In conclusion, recursive function requires a way that you focus your mind on solving only one cycle of the problem and leave the rest to the computer who can auto-run it by itself. Moreover, it's important to add condition operator to each cases, which avoids unexpected error.

Monday, February 3, 2014

Recursion

These days I have been busy about the Assignment 1. In the assignment, there is a puzzle called Tower of Hanoi. Actually the first 4 steps are easy, which require to follow the instruction and comment to fill the blank and make the program functional. However the fifth step was so hard that I struggled for 2 days but still stand in still!

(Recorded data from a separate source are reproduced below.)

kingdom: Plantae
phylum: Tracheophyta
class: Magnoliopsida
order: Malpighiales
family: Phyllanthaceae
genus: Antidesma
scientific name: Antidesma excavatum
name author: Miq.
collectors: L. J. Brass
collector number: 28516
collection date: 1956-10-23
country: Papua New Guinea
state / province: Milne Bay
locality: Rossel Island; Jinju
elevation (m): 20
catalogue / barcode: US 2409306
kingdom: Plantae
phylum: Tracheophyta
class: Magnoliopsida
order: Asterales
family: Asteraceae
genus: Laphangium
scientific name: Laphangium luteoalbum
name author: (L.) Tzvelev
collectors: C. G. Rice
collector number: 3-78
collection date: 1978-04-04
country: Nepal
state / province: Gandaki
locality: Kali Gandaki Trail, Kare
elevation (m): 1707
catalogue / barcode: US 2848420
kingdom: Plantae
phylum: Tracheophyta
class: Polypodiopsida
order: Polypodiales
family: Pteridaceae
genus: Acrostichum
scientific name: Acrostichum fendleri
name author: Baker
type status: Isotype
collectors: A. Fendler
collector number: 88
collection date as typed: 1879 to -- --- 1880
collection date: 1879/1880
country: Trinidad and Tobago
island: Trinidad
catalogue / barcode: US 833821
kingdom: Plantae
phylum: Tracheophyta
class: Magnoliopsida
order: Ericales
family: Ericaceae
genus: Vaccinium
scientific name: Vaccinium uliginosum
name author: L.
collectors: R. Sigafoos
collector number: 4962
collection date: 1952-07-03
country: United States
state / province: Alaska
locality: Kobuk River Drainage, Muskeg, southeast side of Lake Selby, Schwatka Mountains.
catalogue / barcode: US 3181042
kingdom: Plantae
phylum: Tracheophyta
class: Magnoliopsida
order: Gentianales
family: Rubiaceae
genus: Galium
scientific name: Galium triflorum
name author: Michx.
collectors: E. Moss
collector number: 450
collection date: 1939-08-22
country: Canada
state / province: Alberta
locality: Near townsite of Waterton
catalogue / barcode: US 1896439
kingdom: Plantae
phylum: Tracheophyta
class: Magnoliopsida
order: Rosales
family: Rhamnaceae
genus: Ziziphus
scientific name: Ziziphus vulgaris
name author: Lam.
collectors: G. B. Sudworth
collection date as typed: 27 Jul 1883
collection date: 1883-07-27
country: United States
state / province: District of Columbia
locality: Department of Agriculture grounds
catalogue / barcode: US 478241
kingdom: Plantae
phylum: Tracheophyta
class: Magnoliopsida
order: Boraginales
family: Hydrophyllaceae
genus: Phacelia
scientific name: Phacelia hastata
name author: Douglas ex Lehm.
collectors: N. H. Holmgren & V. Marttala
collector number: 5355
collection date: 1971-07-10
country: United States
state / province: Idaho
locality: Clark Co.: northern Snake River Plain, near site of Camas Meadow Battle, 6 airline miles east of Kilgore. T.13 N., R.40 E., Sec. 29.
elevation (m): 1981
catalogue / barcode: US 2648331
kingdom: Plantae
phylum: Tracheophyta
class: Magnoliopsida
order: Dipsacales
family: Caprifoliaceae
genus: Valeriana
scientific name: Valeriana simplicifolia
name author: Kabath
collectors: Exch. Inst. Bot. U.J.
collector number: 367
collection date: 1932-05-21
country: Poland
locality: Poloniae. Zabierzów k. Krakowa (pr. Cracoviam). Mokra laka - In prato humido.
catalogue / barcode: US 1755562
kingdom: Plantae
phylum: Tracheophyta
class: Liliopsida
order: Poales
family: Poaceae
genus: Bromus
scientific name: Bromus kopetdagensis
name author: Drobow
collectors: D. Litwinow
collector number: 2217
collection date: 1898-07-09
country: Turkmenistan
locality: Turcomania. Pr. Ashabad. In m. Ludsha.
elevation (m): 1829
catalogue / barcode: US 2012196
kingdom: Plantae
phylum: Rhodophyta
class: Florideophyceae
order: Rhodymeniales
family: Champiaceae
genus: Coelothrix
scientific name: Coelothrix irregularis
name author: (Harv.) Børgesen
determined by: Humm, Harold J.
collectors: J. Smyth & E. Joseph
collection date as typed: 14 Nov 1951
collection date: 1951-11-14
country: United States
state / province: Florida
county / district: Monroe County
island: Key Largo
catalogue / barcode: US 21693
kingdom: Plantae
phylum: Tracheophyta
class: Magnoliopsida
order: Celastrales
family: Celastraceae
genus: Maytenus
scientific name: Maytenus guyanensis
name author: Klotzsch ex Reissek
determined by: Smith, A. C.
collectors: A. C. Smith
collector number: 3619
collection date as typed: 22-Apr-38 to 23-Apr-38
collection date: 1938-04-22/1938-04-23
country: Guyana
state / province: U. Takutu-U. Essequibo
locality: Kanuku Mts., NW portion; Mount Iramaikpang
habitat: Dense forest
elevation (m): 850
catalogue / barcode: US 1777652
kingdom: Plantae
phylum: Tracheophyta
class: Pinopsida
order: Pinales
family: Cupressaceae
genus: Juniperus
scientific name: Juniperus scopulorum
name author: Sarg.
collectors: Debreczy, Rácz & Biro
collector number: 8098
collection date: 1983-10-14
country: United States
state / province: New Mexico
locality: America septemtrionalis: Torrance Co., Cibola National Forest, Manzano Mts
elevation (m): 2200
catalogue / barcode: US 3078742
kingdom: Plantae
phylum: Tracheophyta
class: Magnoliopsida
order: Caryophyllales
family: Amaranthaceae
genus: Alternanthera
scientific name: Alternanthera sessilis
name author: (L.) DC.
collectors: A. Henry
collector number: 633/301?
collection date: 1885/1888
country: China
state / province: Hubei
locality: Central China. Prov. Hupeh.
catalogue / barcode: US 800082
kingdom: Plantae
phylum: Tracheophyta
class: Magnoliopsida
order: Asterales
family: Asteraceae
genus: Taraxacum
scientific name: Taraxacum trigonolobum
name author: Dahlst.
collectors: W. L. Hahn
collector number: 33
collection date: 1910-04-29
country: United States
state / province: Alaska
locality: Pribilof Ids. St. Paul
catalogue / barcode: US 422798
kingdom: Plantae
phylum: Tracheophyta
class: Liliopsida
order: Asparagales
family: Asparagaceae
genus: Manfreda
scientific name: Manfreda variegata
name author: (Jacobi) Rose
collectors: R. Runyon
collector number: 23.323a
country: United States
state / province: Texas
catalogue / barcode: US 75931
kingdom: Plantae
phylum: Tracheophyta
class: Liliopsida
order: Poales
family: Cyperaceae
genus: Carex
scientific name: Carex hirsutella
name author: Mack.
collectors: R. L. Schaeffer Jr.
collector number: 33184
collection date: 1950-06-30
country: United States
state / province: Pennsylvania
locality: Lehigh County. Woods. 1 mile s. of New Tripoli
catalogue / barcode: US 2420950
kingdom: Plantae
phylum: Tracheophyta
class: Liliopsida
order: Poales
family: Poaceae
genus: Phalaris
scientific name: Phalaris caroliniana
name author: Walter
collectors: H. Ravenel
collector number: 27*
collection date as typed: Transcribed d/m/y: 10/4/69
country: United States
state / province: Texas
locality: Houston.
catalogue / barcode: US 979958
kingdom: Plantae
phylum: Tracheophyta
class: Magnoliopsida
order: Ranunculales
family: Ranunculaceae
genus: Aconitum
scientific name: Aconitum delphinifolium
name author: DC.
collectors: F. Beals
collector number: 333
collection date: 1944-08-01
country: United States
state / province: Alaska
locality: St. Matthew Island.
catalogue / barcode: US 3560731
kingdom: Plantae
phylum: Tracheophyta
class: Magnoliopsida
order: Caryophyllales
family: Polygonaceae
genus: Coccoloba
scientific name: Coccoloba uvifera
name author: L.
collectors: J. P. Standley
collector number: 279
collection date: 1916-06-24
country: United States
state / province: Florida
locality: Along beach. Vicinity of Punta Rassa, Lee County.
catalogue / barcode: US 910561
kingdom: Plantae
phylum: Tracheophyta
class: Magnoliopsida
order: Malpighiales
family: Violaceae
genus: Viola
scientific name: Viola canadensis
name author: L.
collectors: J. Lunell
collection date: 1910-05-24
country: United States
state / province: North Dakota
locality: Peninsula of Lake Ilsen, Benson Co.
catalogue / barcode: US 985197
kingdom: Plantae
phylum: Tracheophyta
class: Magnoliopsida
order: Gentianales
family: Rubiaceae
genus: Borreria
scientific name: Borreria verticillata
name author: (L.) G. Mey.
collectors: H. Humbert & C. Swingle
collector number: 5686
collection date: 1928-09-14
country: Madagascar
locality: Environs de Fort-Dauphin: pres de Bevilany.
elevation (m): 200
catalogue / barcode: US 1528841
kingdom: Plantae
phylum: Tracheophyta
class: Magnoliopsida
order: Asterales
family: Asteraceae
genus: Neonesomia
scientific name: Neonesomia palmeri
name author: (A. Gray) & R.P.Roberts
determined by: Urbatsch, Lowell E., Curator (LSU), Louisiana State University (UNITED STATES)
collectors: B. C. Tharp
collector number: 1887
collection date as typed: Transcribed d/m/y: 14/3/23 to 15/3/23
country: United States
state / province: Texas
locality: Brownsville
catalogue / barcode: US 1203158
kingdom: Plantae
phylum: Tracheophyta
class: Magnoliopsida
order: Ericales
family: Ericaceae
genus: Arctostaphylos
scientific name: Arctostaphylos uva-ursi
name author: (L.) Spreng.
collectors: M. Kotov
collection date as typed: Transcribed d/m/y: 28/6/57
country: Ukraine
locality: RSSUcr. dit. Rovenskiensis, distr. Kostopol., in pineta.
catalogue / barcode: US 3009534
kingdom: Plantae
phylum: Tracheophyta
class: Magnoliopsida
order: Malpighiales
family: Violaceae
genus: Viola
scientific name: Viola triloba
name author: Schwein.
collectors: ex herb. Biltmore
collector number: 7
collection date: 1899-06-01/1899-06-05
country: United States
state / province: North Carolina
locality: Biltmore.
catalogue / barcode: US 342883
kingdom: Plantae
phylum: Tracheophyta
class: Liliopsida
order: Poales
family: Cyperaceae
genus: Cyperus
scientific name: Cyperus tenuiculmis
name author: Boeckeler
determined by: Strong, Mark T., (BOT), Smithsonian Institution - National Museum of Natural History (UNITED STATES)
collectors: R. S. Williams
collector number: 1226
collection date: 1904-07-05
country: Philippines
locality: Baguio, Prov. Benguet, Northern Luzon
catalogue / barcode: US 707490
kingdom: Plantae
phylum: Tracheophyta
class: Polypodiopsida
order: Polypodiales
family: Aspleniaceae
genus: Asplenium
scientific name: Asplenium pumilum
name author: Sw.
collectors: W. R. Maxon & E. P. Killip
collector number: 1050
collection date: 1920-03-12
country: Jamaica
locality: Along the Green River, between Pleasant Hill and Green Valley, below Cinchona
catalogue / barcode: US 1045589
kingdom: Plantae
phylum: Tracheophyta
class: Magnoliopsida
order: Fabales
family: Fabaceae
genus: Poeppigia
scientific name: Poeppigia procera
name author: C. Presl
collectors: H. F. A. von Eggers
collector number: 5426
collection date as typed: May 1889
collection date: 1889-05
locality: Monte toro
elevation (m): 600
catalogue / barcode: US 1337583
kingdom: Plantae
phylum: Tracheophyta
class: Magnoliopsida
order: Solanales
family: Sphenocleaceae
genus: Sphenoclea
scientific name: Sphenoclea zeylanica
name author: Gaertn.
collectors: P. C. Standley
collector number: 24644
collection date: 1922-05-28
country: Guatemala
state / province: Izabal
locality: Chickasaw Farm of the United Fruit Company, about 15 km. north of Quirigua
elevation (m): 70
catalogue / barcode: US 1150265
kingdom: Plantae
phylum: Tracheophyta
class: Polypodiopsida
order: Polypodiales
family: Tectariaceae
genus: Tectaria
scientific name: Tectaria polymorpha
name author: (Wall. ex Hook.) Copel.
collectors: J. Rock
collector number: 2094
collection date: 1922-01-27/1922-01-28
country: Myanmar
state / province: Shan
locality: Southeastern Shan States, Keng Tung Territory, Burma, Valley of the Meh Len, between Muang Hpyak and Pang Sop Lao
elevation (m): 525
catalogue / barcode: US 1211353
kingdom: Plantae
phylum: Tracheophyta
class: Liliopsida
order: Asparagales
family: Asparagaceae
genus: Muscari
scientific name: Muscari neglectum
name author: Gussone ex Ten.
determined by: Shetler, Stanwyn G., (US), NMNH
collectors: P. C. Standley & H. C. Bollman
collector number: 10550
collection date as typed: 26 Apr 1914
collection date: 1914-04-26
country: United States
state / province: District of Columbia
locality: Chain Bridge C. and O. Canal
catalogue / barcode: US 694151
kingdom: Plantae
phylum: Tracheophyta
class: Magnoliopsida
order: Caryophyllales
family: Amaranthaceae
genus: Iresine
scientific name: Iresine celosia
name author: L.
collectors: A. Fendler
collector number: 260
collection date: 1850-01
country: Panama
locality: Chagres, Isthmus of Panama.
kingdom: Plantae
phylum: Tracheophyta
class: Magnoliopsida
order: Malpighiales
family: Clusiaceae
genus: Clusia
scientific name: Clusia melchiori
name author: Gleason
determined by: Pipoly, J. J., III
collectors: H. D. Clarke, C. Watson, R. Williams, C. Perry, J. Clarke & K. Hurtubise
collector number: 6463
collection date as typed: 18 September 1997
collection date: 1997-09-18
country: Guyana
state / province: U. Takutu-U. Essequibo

That step require to think of an method to automatically run the game and find the least-step solution. I knew that recursion is required in that method but can' t find a clue. After the Monday lecture and some searching job on the Wiki, I can understand most of the three stools method. It will take me more time, let's say at least a week, to come to the method for four stools.

Therefore, recursion is easy to trace and understand but hard to generate your own recursion. It requires your better understanding of the puzzle and the ability to separate it into several steps.

Wednesday, January 22, 2014

View about OOP


This week I am going to talk about my understanding of OOP.

OOP, as Object-Oriented Programming, is the the main programming paradigm nowadays. Not only Python, but also C++, Java and other programming languages, is using this paradigm. 

In my personal understanding, OOP is a way that programmer follows when they want to create new codes. By using OOP, these codes are referred to certain object with certain attributes and features. For instance, the class "Stack" is in other words describing floors of stones that can be only added and removed  at the top. In this way, tons of complex code is packaged into many objects. Whenever user and other developer want to use them, they don't need to build again. By contrast, the only thing they need to do is to call the object and the method inside it.

This programming paradigm benefits the developing of computer programming in many ways. Firstly, the new programmers can build their codes on the previous codes, which saves time. Secondly, OOP provide user with great convenience. Users do not need to understand the complex code they buy. They can utilize them just by calling object and method names. Thirdly, OOP programs are closely related to the real world problems. For instance, the "turtle" class is built for turtle robots in reality. Therefore, the none value codes drive the robots accomplish movements. By selling robots, the society is benefited and then these codes product values. Generally speaking, OOP is a proper and meaningful paradigm in programming.